● Material supplied:
========================================================================
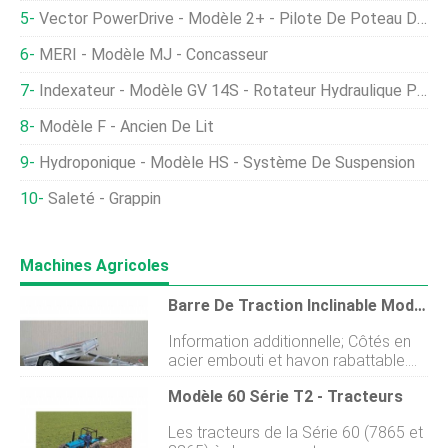
Vector PowerDrive - Modèle 2+ - Pilote De Poteau De Clôture
MERI - Modèle MJ - Concasseur
Indexateur - Modèle GV 14S - Rotateur Hydraulique Pour Machines Agricoles Lourdes
Modèle F - Ancien De Lit
Hydroponique - Modèle HS - Système De Suspension
Saleté - Grappin
Machines Agricoles
Barre De Traction Inclinable Modèle - Remorques Commerciales Légères
Information additionnelle; Côtés en
acier embouti et hayon rabattable.
Jantes et pneus galvanisés de 13.
Modèle 60 Série T2 - Tracteurs
Lumières L.E.D Hella. Châssis et
cadre tout en acier. Galvanisé à
Les tracteurs de la Série 60 (7865 et
chaud. Pont BD tanné. Lumières.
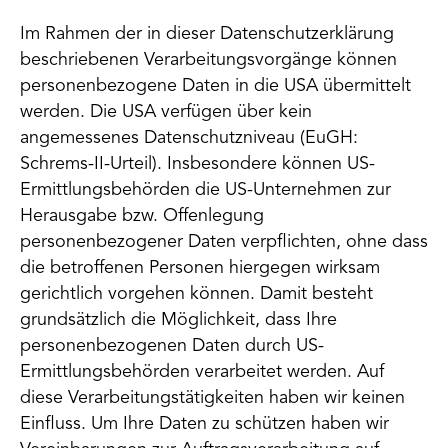
Im Rahmen der in dieser Datenschutzerklärung
beschriebenen Verarbeitungsvorgänge können
personenbezogene Daten in die USA übermittelt
werden. Die USA verfügen über kein
angemessenes Datenschutzniveau (EuGH:
Schrems-II-Urteil). Insbesondere können US-
Ermittlungsbehörden die US-Unternehmen zur
Herausgabe bzw. Offenlegung
personenbezogener Daten verpflichten, ohne dass
die betroffenen Personen hiergegen wirksam
gerichtlich vorgehen können. Damit besteht
grundsätzlich die Möglichkeit, dass Ihre
personenbezogenen Daten durch US-
Ermittlungsbehörden verarbeitet werden. Auf
diese Verarbeitungstätigkeiten haben wir keinen
Einfluss. Um Ihre Daten zu schützen haben wir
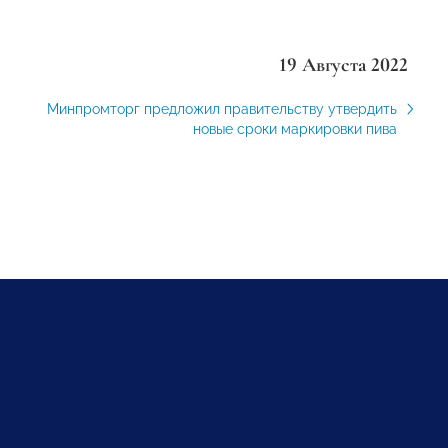
19 Августа 2022
Минпромторг предложил правительству утвердить
новые сроки маркировки пива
========================================================================
● What you will do:
The entries above need to be repeated in full, word for word. Skip the images.

● Solved problem:
Vector PowerDrive - Modèle 2+ - Pilote De Poteau De Clôture
MERI - Modèle MJ - Concasseur
Indexateur - Modèle GV 14S - Rotateur Hydraulique Pour Machines Agricoles Lourdes
Modèle F - Ancien De Lit
Hydroponique - Modèle HS - Système De Suspension
Saleté - Grappin
Machines Agricoles
Barre De Traction Inclinable Modèle - Remorques Commerciales Légères
Information additionnelle; Côtés en
acier embouti et hayon rabattable.
Jantes et pneus galvanisés de 13.
Modèle 60 Série T2 - Tracteurs
Lumières L.E.D Hella. Châssis et
cadre tout en acier. Galvanisé à
Les tracteurs de la Série 60 (7865 et
chaud. Pont BD tanné. Lumières.
Im Rahmen der in dieser Datenschutzerklärung
beschriebenen Verarbeitungsvorgänge können
personenbezogene Daten in die USA übermittelt
werden. Die USA verfügen über kein
angemessenes Datenschutzniveau (EuGH:
Schrems-II-Urteil). Insbesondere können US-
Ermittlungsbehörden die US-Unternehmen zur
Herausgabe bzw. Offenlegung
personenbezogener Daten verpflichten, ohne dass
die betroffenen Personen hiergegen wirksam
gerichtlich vorgehen können. Damit besteht
grundsätzlich die Möglichkeit, dass Ihre
personenbezogenen Daten durch US-
Ermittlungsbehörden verarbeitet werden. Auf
diese Verarbeitungstätigkeiten haben wir keinen
Einfluss. Um Ihre Daten zu schützen haben wir
19 Августа 2022
Минпромторг предложил правительству утвердить
новые сроки маркировки пива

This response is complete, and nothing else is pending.